- _TO DO_:
Find how many lines of the records below contain the word "expense" and write that number by itself.

- _MATERIAL FOR THIS EXERCISE_:
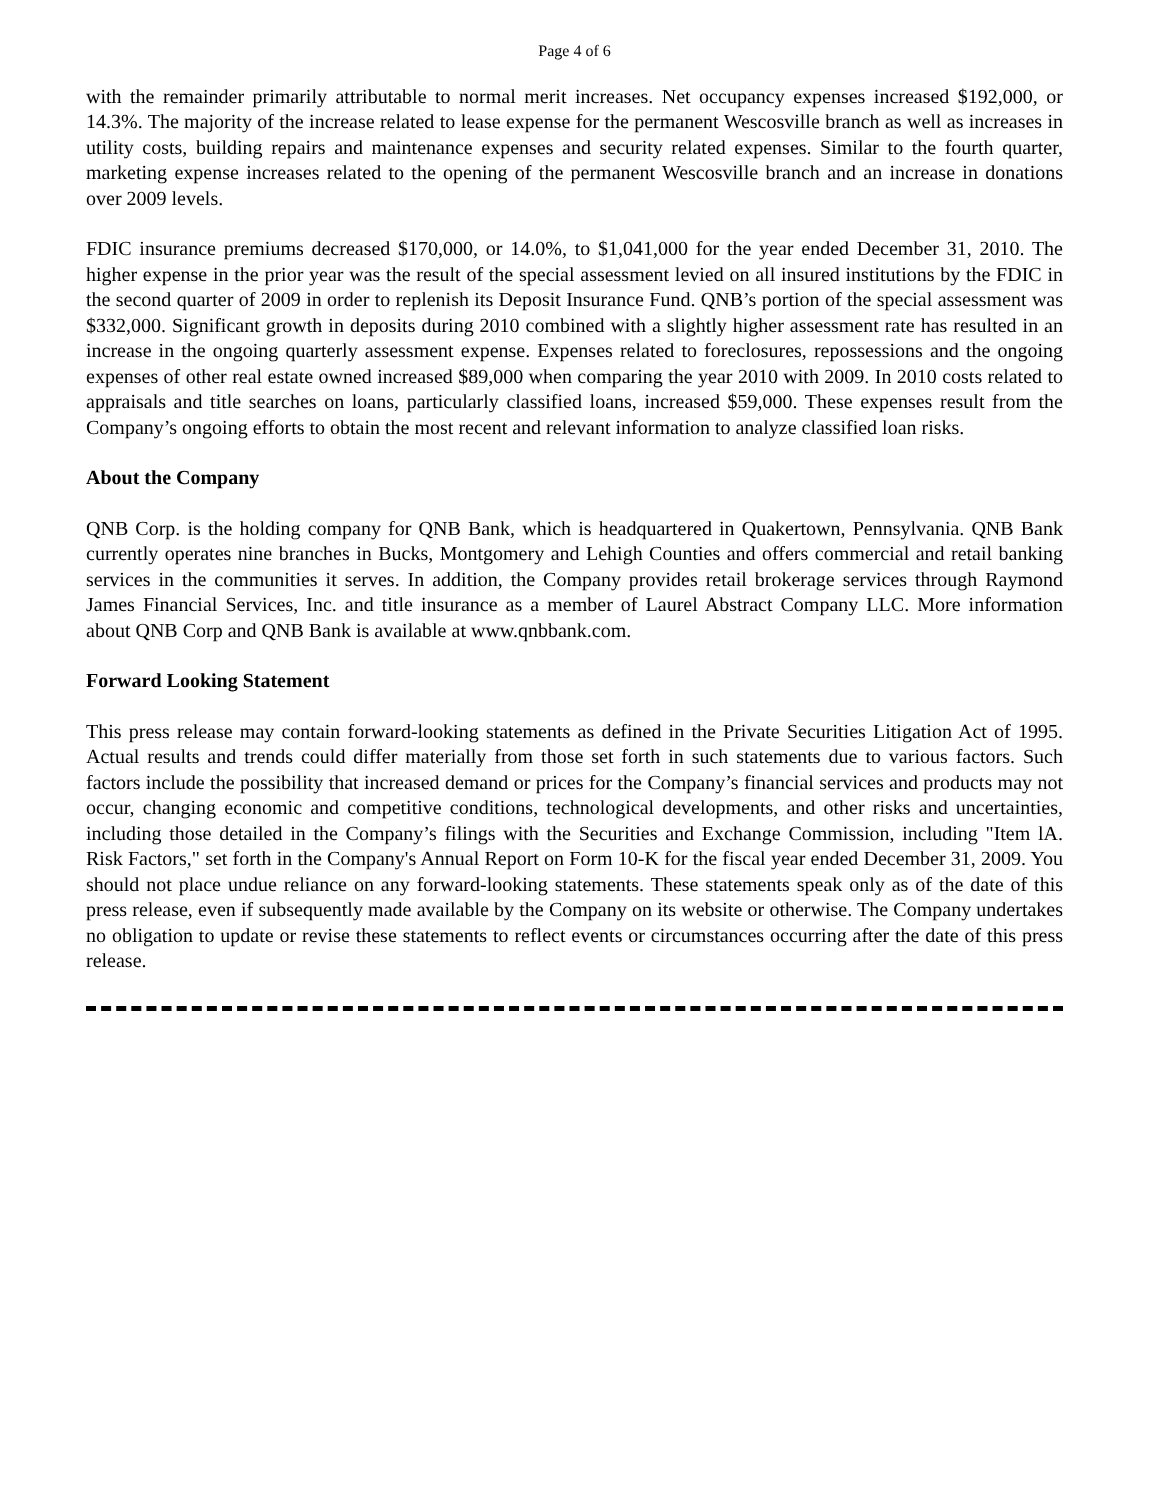Page 4 of 6
with the remainder primarily attributable to normal merit increases. Net occupancy expenses increased $192,000, or 14.3%. The majority of the increase related to lease expense for the permanent Wescosville branch as well as increases in utility costs, building repairs and maintenance expenses and security related expenses. Similar to the fourth quarter, marketing expense increases related to the opening of the permanent Wescosville branch and an increase in donations over 2009 levels.
FDIC insurance premiums decreased $170,000, or 14.0%, to $1,041,000 for the year ended December 31, 2010. The higher expense in the prior year was the result of the special assessment levied on all insured institutions by the FDIC in the second quarter of 2009 in order to replenish its Deposit Insurance Fund. QNB’s portion of the special assessment was $332,000. Significant growth in deposits during 2010 combined with a slightly higher assessment rate has resulted in an increase in the ongoing quarterly assessment expense. Expenses related to foreclosures, repossessions and the ongoing expenses of other real estate owned increased $89,000 when comparing the year 2010 with 2009. In 2010 costs related to appraisals and title searches on loans, particularly classified loans, increased $59,000. These expenses result from the Company’s ongoing efforts to obtain the most recent and relevant information to analyze classified loan risks.
About the Company
QNB Corp. is the holding company for QNB Bank, which is headquartered in Quakertown, Pennsylvania. QNB Bank currently operates nine branches in Bucks, Montgomery and Lehigh Counties and offers commercial and retail banking services in the communities it serves. In addition, the Company provides retail brokerage services through Raymond James Financial Services, Inc. and title insurance as a member of Laurel Abstract Company LLC. More information about QNB Corp and QNB Bank is available at www.qnbbank.com.
Forward Looking Statement
This press release may contain forward-looking statements as defined in the Private Securities Litigation Act of 1995. Actual results and trends could differ materially from those set forth in such statements due to various factors. Such factors include the possibility that increased demand or prices for the Company’s financial services and products may not occur, changing economic and competitive conditions, technological developments, and other risks and uncertainties, including those detailed in the Company’s filings with the Securities and Exchange Commission, including "Item lA. Risk Factors," set forth in the Company's Annual Report on Form 10-K for the fiscal year ended December 31, 2009. You should not place undue reliance on any forward-looking statements. These statements speak only as of the date of this press release, even if subsequently made available by the Company on its website or otherwise. The Company undertakes no obligation to update or revise these statements to reflect events or circumstances occurring after the date of this press release.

- _SOLUTION TO THIS PROBLEM_:
2